La voisine du dessus fait l’amour, et la tête de lit tape contre le mur. Je joue sur les prolongations. Encore quinze petits jours… J’ai un collègue ornithorynque qui met des bagues aux oiseaux, nous a dit S. Elle reprend les travaux avec F. Puis ils se sont promenés, S, F et M, et je suis resté un peu en arrière avec un dictionnaire à chaque pied. Encore quinze petits jours, pour voir.
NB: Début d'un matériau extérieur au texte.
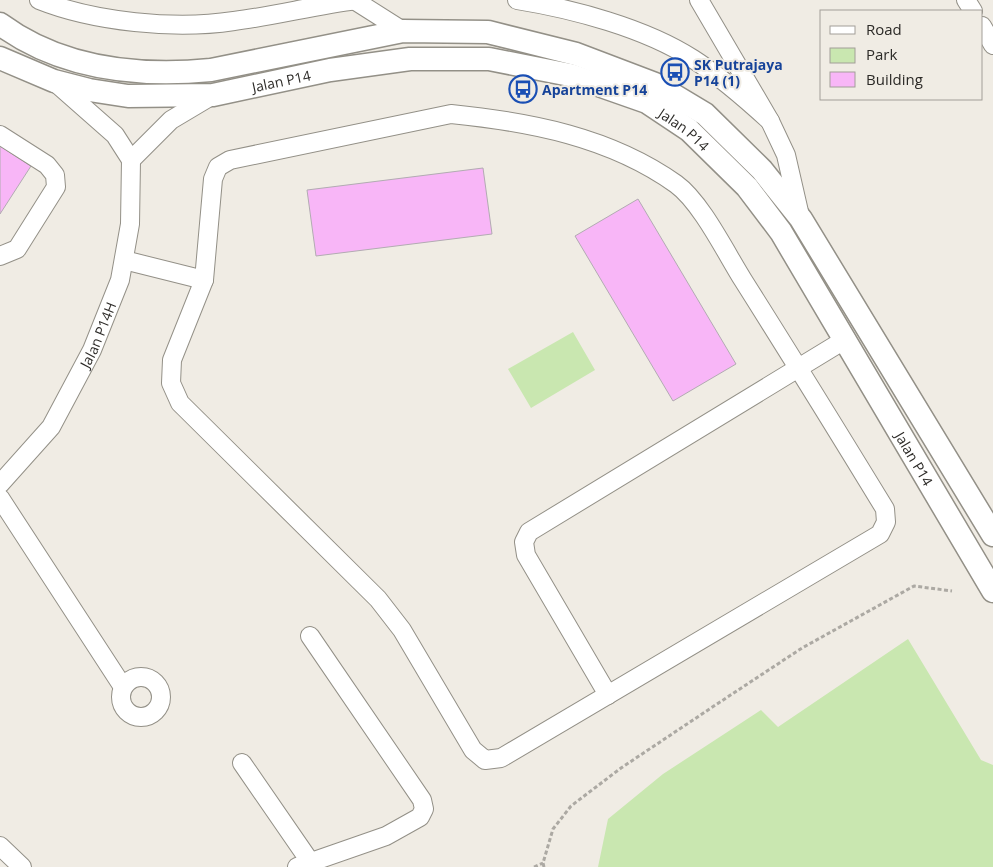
<svg xmlns="http://www.w3.org/2000/svg" width="993" height="867" font-family="'Open Sans',sans-serif">
	<style>
		.green { fill: #c9e7b0 }
		.building { fill: #f8b6f7; stroke: #b2abb2 }
		.lines { fill: none; stroke-linecap: round; stroke-linejoin: round }
		.minor-casing { stroke: #939087; stroke-width: 20 }
		.major-casing { stroke: #939087; stroke-width: 25 }
		.path { stroke: #aca9a3; stroke-width: 3; stroke-dasharray: 4 2.5; stroke-linecap: butt }
		.minor { stroke: #fff; stroke-width: 18 }
		.major { stroke: #fff; stroke-width: 22 }
		.labels { text-anchor: middle; dominant-baseline: central; stroke-width: 4; stroke-linejoin: round; paint-order: stroke }
		.transit-label { font-size: 14px; font-weight: bold; fill: #164399; stroke: #f0ece4; text-anchor: start }
		.street-label { font-size: 14px; fill: #2c2a27; stroke: #f0ece4 }
	</style>
	<rect width="100%" height="100%" fill="#f0ece4"/>
	<!-- green -->
	<path class="green" d="M573,332l22,38 -64,38 -23,-39z
		M908,639l73,121 12,5v102h-395l10,-48 55,-45 98,-64 17,17z"/>
	<!-- building -->
	<path class="building" d="M0,146l31,20 -31,48z
		M483,168l9,66 -176,22 -9,-66z
		M638,199l98,165 -63,37 -98,-165z"/>
	<g class="lines">
		<!-- minor casing -->
		<g class="minor-casing">
			<g id="minor">
				<path d="M39,0c55,22 136,30 195,21 41,-5 82,-16 123,-21"/>
				<path d="M354,0l49,31"/>
				<path d="M517,0c56,9 128,28 176,59 28,18 53,40 77,62"/>
				<path d="M699,0l71,121 16,34 14,61"/>
				<path d="M966,0l7,11"/>
				<path d="M982,26l11,19"/>
				<path d="M451,114c79,8 159,23 225,70 25,18 50,69 67,96 48,76 95,152 142,229l1,13 -6,12 -379,224 -16,2 -12,-10 -71,-120 -24,-31 -198,-196 -9,-20 1,-23 32,-80 9,-101 5,-12 12,-7z"/>
				<path d="M0,135l47,30 8,10 1,12 -39,62 -17,7"/>
				<path d="M131,160l40,-40 42,-25"/>
				<path d="M124,260l80,20"/>
				<path id="s1" d="M0,484l51,-57 41,-77 28,-70 10,-56 1,-64 -16,-25 -59,-52"/>
				<path d="M0,498l123,189"/>
				<circle cx="141" cy="697" r="20"/>
				<path d="M608,695l-82,-140 -2,-13 5,-10 317,-193"/>
				<path d="M242,763l69,100"/>
				<path d="M0,846l22,21"/>
				<path d="M297,867l89,-31 34,-19 4,-8 -2,-9 -112,-164"/>
			</g>
		</g>
		<!-- major casing -->
		<g class="major-casing">
			<g id="major">
				<path d="M0,24c61,45 138,53 211,46l192,-39 85,1 88,22 79,30 50,30 57,56 39,49 192,316"/>
				<path id="s2" d="M0,58l54,23 35,9 39,6 85,-1 117,-25 80,-11h79l81,16 77,27 42,28 58,57 34,45 212,359"/>
			</g>
		</g>
		<!-- path -->
		<path class="path" d="M534,867l9,-4
			M544,867l-1,-4 10,-34 18,-23 50,-38 96,-64 85,-56 112,-62 38,5"/>
		<!-- minor -->
		<use href="#minor" class="minor"/>
		<!-- major -->
		<use href="#major" class="major"/>
	</g>
	<!-- icons -->
	<defs>
		<g id="bus-ring" transform="scale(1.4375)"><circle r="9.5" fill="#f0ece4" stroke="#1a4fb4" stroke-width="1.5"/><path d="M-5-6H5V4H4V6H2V4H-2V6H-4V4H-5ZM-3.5-4V0h7V-4ZM-3.5 1.2v1.5H-2V1.2ZM2 1.2v1.5H3.5V1.2Z" fill="#1a4fb4"/></g>
	</defs>
	<g fill-rule="evenodd">
		<use href="#bus-ring" x="675" y="72"/>
		<use href="#bus-ring" x="523" y="89"/>
	</g>
	<g class="labels">
		<!-- transit labels -->
		<g class="transit-label">
			<text x="694" y="64">SK Putrajaya<tspan x="694" dy="16">P14 (1)</tspan></text>
			<text x="542" y="89">Apartment P14</text>
		</g>
		<!-- street labels -->
		<g class="street-label">
			<text stroke="none"><textPath href="#s2" startOffset="289">Jalan P14</textPath></text>
			<text stroke="none"><textPath href="#s2" startOffset="709">Jalan P14</textPath></text>
			<text stroke="none"><textPath href="#s1" startOffset="180">Jalan P14H</textPath></text>
			<text stroke="none"><textPath href="#s2" startOffset="1114">Jalan P14</textPath></text>
		</g>
	</g>
	<!-- legend -->
	<rect x="820" y="10" width="162" height="90" fill="#f0ece4" stroke="#a29e98"/>
	<rect x="830" y="26" width="25" height="8" fill="#ffffff" stroke="#a29e98"/>
	<text x="866" y="35" font-size="15" fill="#2c2a27">Road</text>
	<rect x="830" y="48" width="25" height="15" fill="#c9e7b0" stroke="#a29e98"/>
	<text x="866" y="60" font-size="15" fill="#2c2a27">Park</text>
	<rect x="830" y="72" width="25" height="15" fill="#f8b6f7" stroke="#a29e98"/>
	<text x="866" y="85" font-size="15" fill="#2c2a27">Building</text>
</svg>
Ainsi avait commencé cette histoire, par un drôle de personnage pris par le temps. Les rayons du soleil baladaient leurs aiguilles dans la chambre, à travers les volets roulants. Nous sommes retournés à la Cité U avant-hier pour que je puisse prendre une douche, me débarrasser de ce crin doux et graisseux de peau d'ours. On était parti en laissant la salle de bain allumée. Des centaines de mouches, qui doivent vivre d’habitude dans les canalisations, étaient venus mourir sur mon évier. Sur le chemin aller-retour, je n'ai vu absolument rien qui mérite d’être raconté.
Ulysse se tient ouvert un peu plus dignement, maintenant, sur la conclusion de sa préface. « … dans les naufrages de l’existence individuelle comme dans ceux des idéaux portés par la culture. » Elle se termine comme ça. On croirait, à l’épaisseur qu’il lui reste, qu’il va faire ensuite une bonne fois pour toute le tour de la question. Ce serait mal le connaître, et mal connaître la question. Les cigognes font le tour chaque année sans avoir jamais trouvé, pour l'instant, où, définitivement... Je le tiens ouvert sous le soleil terrible en ce 18 mai.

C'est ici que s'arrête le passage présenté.